Here are five facts about displacement, drought, malnutrition, and disease outbreaks in Baidoa.

Bay Regional Hospital, Baidoa, Somalia
Measles patients receive treatment in an isolation ward in Bay Regional Hospital in Baidoa. Somalia 2022 © Dahir Abdullahi/MSF

1. Baidoa hosts the second-largest displaced population in Somalia

Between January and August, more than 200,000 people arrived in Baidoa. This is in addition to the approximately 600,000 people already living in the city. After the capital, Mogadishu, Baidoa now hosts the second-largest number of displaced people in Somalia.

MSF is working in this city to provide emergency nutrition, measles, and cholera services to an estimated 20 percent of the city’s population. Diseases can often spread more rapidly among displaced people given close living conditions in camps.

▶ _Exercise instructions_
1. Translate this sentence from the passage on Baidoa into Spanish: "Between January and August, more than 200,000 people arrived in Baidoa."
2. For each statement, say yes or no on whether it agrees with the passage on Baidoa, and quote the words that decide it: (a) More than 200,000 people arrived in Baidoa between January and August. (b) Baidoa hosts the largest displaced population in Somalia. (c) MSF provides services to about half of the city's population.
3. Continue the passage on displacement and disease in Baidoa, starting after its last sentence.
The material that follows this text comes from a different source.

Excerpts from a dataset:
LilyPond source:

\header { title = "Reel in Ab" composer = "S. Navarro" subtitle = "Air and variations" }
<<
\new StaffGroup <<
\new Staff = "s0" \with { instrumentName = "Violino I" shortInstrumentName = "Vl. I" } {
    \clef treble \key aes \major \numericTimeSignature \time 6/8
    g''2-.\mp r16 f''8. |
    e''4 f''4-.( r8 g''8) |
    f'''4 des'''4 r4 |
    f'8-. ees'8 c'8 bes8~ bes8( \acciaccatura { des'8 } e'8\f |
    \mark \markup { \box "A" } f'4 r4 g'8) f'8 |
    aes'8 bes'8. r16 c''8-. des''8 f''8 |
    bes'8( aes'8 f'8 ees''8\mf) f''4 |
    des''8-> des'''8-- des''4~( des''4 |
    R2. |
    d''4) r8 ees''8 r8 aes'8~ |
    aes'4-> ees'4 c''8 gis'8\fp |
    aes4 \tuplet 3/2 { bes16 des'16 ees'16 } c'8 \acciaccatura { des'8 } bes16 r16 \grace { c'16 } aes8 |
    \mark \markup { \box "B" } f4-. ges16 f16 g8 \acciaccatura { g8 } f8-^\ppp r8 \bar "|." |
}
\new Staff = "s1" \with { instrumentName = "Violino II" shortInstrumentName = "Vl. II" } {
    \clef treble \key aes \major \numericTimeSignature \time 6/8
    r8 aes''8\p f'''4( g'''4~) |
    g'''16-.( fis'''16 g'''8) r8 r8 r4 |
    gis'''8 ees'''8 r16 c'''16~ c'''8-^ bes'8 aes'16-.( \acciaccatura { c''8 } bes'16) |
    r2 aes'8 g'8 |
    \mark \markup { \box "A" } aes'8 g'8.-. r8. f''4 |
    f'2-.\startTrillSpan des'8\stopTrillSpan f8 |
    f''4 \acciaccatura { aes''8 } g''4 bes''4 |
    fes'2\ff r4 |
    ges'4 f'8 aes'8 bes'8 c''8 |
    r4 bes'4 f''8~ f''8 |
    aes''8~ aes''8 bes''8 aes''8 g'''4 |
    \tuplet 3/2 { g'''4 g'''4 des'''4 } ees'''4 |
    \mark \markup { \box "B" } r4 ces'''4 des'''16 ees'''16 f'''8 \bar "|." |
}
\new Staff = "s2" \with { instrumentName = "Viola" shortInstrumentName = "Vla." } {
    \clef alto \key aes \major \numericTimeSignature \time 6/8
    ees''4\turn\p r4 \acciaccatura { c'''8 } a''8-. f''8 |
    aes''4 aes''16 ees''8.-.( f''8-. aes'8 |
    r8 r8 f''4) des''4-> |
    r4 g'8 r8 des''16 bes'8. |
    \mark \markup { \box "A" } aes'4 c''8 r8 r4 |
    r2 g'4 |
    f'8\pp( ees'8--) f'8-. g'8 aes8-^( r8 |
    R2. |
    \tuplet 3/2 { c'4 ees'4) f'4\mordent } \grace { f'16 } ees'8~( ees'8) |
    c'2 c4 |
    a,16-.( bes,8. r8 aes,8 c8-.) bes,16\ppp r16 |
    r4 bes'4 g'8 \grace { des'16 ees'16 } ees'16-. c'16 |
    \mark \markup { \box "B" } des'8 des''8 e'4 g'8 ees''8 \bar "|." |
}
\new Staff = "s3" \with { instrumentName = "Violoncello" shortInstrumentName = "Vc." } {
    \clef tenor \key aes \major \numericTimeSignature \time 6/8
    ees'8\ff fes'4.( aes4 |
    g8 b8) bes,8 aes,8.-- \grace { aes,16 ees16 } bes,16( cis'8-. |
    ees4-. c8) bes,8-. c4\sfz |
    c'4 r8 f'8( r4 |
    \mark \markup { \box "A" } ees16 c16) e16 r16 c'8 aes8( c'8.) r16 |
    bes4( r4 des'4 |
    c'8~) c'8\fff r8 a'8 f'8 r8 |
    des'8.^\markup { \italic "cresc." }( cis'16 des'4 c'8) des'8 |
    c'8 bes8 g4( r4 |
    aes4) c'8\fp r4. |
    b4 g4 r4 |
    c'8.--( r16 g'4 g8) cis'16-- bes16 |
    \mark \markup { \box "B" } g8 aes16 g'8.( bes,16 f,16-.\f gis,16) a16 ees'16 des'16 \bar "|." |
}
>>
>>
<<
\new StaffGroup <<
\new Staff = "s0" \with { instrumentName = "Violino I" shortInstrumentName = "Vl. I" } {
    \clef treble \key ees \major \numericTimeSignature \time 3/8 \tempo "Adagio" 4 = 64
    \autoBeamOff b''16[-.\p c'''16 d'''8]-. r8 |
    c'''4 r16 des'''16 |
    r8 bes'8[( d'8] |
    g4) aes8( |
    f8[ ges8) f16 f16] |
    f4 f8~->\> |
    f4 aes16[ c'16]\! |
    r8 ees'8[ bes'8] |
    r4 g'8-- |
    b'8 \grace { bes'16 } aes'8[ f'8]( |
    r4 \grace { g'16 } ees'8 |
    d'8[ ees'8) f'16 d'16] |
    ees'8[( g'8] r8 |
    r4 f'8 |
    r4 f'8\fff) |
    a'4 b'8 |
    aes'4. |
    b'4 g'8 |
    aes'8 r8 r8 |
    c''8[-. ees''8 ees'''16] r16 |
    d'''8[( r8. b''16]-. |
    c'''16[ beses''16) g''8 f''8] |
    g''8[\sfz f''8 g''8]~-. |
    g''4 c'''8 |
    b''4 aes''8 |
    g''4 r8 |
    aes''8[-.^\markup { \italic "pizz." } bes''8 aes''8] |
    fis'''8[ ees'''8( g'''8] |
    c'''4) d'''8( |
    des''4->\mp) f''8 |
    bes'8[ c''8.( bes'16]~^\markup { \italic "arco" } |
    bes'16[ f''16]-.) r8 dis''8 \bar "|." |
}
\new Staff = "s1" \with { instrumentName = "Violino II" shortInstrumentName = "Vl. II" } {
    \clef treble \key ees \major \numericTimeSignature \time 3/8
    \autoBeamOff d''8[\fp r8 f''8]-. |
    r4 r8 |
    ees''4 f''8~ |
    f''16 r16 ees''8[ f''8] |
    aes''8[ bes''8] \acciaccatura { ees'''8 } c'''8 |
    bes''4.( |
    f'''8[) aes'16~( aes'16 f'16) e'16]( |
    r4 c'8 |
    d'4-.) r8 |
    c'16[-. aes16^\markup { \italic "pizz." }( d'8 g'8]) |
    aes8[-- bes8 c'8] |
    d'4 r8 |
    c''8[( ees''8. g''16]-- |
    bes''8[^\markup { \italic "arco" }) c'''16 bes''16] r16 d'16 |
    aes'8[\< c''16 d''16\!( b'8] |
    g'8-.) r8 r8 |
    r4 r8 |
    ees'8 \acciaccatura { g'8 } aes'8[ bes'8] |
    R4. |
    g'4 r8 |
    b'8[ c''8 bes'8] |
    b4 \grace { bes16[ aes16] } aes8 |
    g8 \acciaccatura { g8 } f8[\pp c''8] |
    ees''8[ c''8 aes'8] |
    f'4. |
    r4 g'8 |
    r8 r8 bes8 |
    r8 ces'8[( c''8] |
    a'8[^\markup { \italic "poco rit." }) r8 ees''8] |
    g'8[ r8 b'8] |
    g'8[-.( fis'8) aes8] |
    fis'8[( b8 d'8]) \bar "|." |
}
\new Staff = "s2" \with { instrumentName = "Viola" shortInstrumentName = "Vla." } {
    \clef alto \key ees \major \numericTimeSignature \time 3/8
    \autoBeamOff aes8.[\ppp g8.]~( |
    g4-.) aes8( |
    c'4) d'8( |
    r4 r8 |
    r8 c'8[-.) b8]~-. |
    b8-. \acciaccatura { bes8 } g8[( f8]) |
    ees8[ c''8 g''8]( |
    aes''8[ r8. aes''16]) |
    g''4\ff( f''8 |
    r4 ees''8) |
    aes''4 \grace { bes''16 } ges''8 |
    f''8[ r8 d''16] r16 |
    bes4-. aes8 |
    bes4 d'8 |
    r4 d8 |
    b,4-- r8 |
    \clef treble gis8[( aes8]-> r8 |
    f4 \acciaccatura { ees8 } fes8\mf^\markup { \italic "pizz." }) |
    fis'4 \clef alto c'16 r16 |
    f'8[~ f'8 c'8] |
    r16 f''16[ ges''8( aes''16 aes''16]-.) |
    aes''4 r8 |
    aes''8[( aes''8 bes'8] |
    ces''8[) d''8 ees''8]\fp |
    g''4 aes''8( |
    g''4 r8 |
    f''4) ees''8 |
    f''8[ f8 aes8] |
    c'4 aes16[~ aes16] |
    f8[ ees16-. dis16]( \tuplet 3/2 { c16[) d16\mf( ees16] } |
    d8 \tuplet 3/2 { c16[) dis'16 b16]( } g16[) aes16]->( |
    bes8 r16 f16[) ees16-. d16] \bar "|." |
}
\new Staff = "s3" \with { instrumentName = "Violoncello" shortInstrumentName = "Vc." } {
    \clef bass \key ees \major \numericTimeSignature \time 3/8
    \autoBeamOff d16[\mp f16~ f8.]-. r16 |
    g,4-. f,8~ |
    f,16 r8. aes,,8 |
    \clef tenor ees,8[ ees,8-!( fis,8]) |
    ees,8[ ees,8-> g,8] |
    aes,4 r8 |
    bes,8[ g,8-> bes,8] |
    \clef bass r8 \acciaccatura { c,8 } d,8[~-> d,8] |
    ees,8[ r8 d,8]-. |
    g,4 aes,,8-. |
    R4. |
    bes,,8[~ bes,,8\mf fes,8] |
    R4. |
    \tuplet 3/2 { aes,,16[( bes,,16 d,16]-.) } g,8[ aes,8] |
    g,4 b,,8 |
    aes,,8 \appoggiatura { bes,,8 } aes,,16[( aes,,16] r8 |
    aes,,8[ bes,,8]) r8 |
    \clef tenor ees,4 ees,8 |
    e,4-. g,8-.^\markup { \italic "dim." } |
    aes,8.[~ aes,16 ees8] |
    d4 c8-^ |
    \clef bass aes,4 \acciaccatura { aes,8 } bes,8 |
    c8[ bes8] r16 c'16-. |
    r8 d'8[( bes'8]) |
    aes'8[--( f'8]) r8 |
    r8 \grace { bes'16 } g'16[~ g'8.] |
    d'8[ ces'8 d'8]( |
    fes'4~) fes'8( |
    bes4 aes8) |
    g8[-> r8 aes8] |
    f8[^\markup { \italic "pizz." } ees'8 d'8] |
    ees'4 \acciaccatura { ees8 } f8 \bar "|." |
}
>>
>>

▶ _Results_
1. Entre enero y agosto, más de 200.000 personas llegaron a Baidoa.

2.
(a) Yes: "Between January and August, more than 200,000 people arrived in Baidoa."
(b) No: "After the capital, Mogadishu, Baidoa now hosts the second-largest number of displaced people in Somalia."
(c) No: "to an estimated 20 percent of the city’s population"

3.
2. MSF treats 500 acutely malnourished children per week

Between January and August of this year, MSF screened more than 206,000 children across Somalia for malnutrition, finding that 23,000 of them are malnourished. Some of these children are arriving at MSF’s nutrition programs in an already critical state.

In Baidoa, where MSF runs 20 mobile nutrition clinics and has 32 nutrition monitoring sites, medical teams treated more than 12,000 malnourished children in the first eight months of this year. In August—just in one week—teams screened 955 children and admitted 761 to the nutrition program, most of them from newly displaced families. MSF teams continue to treat approximately 500 acutely malnourished children per week.

3. Drought and malnutrition intensify an already dire health situation

Multi-seasonal drought has worsened the nutrition situation for people, but the protracted humanitarian crisis is continually driven by multiple factors. These include Baidoa’s health care system struggling to provide for the additional hundreds of thousands of displaced people. Long-standing conflict, inadequate humanitarian response, climate impacts, and rising food and fuel prices also contribute to difficult situations for people.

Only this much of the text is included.